Die Zustimmung zur angestrebten Kapitalerhöhung dürfte indes nicht in Gefahr sein. Denn es wird sozusagen über die Köpfe der davon betroffenen Vorzugsaktionäre hinweg abgestimmt. Da sie selbst die neuen Aktien erwerben dürfen, muss VW ihre Einwilligung nicht einholen. Der Kurs, sich frisches Geld über stimmrechtslose Vorzugsaktien zu beschaffen, dürfte dagegen ganz im Sinne der Besitzer der Stammaktien sein. Schließlich müssen die Haupteigner - die Familien Porsche und Piech, das Land Niedersachsen und der neue Großaktionär, das Golf-Emirat Katar - dadurch keine Macht abgeben.
Bei der Hauptversammlung will sich das VW-Management die Erlaubnis einholen, innerhalb der nächsten fünf Jahre bis zu 135 Millionen neue Vorzugsaktien auszugeben. Der weitere Zeitplan sieht eine Kapitalerhöhung im ersten Halbjahr 2010 vor, mit der die Porsche-Übernahme refinanziert werden soll. In einem ersten Schritt wollen die Wolfsburger noch vor Jahresende knapp die Hälfte von Porsche kaufen und sind bereit, dafür rund 3,9 Milliarden Euro zu zahlen. Die endgültige Verschmelzung der beiden Unternehmen ist für das Jahr 2011 geplant.
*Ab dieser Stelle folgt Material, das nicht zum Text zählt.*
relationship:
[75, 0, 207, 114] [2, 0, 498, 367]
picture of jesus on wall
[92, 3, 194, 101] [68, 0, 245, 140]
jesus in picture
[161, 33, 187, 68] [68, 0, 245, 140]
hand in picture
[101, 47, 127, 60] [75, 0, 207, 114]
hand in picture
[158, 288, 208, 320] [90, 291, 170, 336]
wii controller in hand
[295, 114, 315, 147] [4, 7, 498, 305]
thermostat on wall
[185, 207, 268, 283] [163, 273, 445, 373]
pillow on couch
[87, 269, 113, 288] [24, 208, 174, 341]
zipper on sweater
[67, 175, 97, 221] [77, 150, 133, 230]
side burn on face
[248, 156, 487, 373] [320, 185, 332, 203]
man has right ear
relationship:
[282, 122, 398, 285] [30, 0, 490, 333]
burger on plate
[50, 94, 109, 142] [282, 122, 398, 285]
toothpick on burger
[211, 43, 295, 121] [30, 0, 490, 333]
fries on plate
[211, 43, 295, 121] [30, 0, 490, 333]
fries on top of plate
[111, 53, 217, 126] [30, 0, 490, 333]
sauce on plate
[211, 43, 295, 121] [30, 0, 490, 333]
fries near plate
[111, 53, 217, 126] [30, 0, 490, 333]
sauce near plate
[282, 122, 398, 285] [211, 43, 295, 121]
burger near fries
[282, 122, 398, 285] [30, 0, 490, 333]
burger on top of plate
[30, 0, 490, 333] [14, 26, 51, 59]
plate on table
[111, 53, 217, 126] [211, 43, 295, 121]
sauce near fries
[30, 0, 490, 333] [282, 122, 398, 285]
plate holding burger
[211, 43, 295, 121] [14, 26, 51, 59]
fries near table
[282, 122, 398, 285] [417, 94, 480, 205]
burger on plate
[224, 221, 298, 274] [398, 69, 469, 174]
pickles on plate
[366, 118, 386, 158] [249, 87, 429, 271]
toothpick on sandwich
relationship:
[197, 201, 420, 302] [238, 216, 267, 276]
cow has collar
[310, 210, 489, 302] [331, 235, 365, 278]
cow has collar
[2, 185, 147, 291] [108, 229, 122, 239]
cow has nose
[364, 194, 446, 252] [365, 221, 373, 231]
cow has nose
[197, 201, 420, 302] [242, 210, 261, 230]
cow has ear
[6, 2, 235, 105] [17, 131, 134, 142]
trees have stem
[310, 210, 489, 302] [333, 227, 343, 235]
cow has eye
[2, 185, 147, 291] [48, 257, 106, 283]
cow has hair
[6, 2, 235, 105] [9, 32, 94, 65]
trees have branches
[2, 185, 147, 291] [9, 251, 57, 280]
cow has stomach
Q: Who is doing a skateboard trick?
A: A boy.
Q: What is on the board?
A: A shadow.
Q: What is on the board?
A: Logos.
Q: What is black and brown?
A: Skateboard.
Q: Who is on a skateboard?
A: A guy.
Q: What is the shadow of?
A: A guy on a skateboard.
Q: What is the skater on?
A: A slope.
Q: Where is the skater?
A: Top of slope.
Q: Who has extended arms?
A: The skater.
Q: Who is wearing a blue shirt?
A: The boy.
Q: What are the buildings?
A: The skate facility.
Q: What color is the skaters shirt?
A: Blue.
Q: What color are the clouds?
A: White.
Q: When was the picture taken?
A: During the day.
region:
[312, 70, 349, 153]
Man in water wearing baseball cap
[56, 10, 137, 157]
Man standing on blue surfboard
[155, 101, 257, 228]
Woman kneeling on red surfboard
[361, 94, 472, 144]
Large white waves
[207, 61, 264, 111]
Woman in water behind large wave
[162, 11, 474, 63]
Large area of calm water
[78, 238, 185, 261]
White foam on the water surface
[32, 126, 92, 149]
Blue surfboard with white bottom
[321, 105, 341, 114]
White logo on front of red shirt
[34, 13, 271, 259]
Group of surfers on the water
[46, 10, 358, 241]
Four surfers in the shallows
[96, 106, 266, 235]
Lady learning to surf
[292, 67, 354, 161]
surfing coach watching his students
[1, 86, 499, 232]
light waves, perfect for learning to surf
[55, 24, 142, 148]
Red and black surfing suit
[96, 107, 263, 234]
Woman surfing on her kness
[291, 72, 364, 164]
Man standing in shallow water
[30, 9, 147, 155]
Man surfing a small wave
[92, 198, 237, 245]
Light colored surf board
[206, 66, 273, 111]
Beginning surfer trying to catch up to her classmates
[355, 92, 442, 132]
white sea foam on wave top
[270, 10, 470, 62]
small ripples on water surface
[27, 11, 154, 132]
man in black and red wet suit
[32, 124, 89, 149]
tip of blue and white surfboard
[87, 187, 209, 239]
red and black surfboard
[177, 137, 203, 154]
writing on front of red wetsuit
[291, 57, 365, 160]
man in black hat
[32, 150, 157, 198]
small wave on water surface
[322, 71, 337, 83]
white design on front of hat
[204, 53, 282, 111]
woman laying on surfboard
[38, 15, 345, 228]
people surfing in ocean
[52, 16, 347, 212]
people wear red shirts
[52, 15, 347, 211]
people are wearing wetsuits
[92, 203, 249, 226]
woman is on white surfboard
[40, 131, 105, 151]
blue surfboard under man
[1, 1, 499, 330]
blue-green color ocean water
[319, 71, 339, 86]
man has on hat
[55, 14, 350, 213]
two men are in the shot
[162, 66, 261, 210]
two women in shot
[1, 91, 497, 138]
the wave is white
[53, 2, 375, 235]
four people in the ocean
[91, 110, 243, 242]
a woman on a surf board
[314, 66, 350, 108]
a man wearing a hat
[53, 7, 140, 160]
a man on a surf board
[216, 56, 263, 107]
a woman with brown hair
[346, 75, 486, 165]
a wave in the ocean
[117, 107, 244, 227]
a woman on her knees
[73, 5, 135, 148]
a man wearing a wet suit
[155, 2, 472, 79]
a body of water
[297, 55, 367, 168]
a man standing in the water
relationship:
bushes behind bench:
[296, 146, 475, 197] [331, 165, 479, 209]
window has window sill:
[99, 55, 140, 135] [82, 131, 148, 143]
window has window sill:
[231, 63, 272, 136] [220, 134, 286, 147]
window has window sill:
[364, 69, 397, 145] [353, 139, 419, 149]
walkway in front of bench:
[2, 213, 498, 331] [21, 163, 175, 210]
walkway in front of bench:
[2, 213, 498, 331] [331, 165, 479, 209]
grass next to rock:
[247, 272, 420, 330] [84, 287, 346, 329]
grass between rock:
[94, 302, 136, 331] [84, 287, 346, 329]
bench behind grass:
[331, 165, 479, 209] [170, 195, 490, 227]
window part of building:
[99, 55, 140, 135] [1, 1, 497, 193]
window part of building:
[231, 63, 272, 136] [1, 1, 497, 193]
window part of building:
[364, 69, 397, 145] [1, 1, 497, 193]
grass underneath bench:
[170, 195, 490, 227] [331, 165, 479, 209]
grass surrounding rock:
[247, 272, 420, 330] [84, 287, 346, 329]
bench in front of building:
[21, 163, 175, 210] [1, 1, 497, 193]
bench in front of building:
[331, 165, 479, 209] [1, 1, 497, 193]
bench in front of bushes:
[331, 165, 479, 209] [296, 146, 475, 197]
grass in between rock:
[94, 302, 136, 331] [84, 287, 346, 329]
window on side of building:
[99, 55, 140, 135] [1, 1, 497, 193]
Das VW-Management hatte stets betont, für die Porsche-Übernahme nicht in die Konzernkasse greifen zu wollen, um die für Kreditbedingungen wichtige Bonitätseinstufung durch Ratingagenturen nicht zu gefährden. Deshalb sollen die Vorzugsaktionäre zur Finanzierung der Porsche-Übernahme herangezogen werden. Als relativ sicher gilt, dass die VW-Vorzüge in den Leitindex Dax aufsteigen werden. Erwartet wird, dass die VW-Stammaktien ihren Dax-Platz räumen müssen, sobald Katar kurz vor Weihnachten seine Beteiligung auf rund 17 Prozent erhöht und damit der Streubesitz der Stämme auf unter zehn Prozent sinkt.